Il nome nuovo sulla bocca di tutti, nel giro dell'antimafia, è quello di Maurizio Avola. Killer di mafia, non pentito, è protagonista del libro che segna il ritorno di Michele Santoro.
"Non so bene perché ho deciso di incontrare uno che ha ucciso ottanta persone. Guardo Avola e ho la sensazione di trovarmi davanti uno specchio nel quale comincio a riconoscere tratti che sono anche i miei. Inizio a seguirlo in un labirinto di ricordi", dice Michele Santoro.
Maurizio Avola è stato il killer perfetto di Cosa Nostra. Un uomo diventato indispensabile per portare a termine i piani criminali dei boss. Non solo: ha conosciuto Matteo Messina Denaro e assieme all’ultimo padrino ha compiuto diverse azioni. E' così che nasce “Nient’altro che la verità”, libro-inchiesta scritto con Guido Ruotolo.

**DATI REGISTRATI**
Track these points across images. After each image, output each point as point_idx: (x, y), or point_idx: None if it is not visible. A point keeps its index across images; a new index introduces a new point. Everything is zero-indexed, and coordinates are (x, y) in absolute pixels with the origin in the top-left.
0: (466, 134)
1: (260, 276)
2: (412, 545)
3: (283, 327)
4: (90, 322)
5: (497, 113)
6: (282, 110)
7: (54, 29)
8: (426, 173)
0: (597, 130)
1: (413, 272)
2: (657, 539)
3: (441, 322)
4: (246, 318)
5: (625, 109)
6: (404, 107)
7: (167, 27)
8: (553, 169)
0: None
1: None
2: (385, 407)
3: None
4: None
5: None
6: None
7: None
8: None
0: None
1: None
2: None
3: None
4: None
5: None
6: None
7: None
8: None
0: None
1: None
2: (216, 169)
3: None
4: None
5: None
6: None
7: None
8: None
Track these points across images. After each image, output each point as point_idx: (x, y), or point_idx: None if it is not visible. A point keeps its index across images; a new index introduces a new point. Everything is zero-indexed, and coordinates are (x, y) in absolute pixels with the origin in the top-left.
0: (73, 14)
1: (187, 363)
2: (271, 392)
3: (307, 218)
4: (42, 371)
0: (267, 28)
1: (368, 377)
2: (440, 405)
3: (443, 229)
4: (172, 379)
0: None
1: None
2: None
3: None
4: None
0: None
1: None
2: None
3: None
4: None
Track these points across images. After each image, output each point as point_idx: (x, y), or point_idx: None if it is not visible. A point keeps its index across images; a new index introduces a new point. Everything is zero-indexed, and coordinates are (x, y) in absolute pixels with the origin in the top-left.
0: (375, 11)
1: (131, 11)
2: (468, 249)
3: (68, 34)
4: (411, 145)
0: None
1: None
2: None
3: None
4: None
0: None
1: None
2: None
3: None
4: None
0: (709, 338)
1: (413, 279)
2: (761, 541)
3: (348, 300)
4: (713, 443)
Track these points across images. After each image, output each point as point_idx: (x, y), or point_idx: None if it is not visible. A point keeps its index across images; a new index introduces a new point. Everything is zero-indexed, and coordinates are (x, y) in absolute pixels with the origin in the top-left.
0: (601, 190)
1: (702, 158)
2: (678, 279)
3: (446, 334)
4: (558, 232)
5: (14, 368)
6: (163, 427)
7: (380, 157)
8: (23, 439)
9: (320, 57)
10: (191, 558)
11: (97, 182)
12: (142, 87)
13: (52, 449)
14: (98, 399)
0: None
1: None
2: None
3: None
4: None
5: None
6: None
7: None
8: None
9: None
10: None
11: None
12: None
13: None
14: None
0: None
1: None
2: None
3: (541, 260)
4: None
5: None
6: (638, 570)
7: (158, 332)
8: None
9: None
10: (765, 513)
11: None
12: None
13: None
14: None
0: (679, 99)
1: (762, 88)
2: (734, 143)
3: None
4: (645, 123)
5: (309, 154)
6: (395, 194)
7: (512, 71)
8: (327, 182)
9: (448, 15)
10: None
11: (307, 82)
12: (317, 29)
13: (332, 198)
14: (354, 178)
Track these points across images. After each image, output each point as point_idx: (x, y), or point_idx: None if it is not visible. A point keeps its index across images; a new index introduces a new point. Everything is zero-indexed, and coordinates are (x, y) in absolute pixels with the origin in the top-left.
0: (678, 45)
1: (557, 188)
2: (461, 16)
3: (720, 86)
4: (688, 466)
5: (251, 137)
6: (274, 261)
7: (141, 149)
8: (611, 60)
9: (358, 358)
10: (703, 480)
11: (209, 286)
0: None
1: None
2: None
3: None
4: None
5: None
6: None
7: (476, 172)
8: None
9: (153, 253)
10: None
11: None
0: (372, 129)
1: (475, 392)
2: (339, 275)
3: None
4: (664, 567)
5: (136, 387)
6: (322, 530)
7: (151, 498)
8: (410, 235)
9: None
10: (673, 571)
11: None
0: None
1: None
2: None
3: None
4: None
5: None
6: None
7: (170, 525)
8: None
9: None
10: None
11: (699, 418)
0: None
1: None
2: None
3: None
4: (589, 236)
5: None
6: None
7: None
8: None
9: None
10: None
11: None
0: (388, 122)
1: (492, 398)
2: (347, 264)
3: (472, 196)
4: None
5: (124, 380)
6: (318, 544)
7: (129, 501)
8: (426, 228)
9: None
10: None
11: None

**CONSEGNA**
Estrai dal brano su Maurizio Avola il passo che va da "Il nome nuovo" a "dice Michele Santoro.", estremi inclusi, e riportalo senza alcuna modifica. Le voci non hanno alcun legame con il brano.

**RISULTATO DELL'ESERCIZIO**
Il nome nuovo sulla bocca di tutti, nel giro dell'antimafia, è quello di Maurizio Avola. Killer di mafia, non pentito, è protagonista del libro che segna il ritorno di Michele Santoro.
"Non so bene perché ho deciso di incontrare uno che ha ucciso ottanta persone. Guardo Avola e ho la sensazione di trovarmi davanti uno specchio nel quale comincio a riconoscere tratti che sono anche i miei. Inizio a seguirlo in un labirinto di ricordi", dice Michele Santoro.